§ **YOUR ASSIGNMENT**: Report the count of lines below in which the string "groups" occurs; include nothing else.

▽

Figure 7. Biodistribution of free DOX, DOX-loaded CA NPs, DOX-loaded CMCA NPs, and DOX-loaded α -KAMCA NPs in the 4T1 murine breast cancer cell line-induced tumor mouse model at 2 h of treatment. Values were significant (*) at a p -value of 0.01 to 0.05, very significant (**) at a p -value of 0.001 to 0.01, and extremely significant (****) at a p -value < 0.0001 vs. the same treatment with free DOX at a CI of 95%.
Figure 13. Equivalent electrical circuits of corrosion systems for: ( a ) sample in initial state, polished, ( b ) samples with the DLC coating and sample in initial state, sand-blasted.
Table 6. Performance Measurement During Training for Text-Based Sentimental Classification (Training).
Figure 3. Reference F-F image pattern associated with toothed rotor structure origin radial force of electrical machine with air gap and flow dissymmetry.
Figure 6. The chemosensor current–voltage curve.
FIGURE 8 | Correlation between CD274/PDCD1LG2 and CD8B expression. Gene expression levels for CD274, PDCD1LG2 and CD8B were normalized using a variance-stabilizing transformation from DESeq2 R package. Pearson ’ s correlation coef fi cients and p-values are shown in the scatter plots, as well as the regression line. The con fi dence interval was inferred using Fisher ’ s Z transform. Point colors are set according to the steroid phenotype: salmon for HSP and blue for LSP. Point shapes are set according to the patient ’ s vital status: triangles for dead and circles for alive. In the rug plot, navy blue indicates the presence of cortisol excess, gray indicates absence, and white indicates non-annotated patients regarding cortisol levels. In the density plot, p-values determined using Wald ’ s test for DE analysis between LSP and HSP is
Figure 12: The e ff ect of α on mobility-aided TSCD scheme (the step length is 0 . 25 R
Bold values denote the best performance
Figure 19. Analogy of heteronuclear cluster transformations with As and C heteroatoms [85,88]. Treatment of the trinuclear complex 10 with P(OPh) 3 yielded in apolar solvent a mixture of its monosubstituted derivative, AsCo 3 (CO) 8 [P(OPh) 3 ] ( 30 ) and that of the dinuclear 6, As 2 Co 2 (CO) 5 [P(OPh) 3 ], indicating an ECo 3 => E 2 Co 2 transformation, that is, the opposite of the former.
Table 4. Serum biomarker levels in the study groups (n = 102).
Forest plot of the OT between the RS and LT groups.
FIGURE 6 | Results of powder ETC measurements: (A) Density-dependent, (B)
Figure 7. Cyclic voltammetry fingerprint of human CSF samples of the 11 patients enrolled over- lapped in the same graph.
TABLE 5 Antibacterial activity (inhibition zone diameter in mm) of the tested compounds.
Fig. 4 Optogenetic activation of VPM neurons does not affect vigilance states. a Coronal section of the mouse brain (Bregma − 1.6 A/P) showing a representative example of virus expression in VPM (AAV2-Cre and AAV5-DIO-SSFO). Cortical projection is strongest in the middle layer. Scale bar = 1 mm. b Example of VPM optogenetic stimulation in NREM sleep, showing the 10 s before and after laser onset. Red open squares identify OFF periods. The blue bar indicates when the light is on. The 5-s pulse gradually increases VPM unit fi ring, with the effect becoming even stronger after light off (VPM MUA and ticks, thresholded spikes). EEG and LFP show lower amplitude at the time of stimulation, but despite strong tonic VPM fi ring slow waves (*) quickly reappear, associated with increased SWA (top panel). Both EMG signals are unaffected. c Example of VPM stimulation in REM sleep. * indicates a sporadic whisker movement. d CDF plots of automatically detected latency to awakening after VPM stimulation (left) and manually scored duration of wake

△

§ **RESULT BELOW**: 2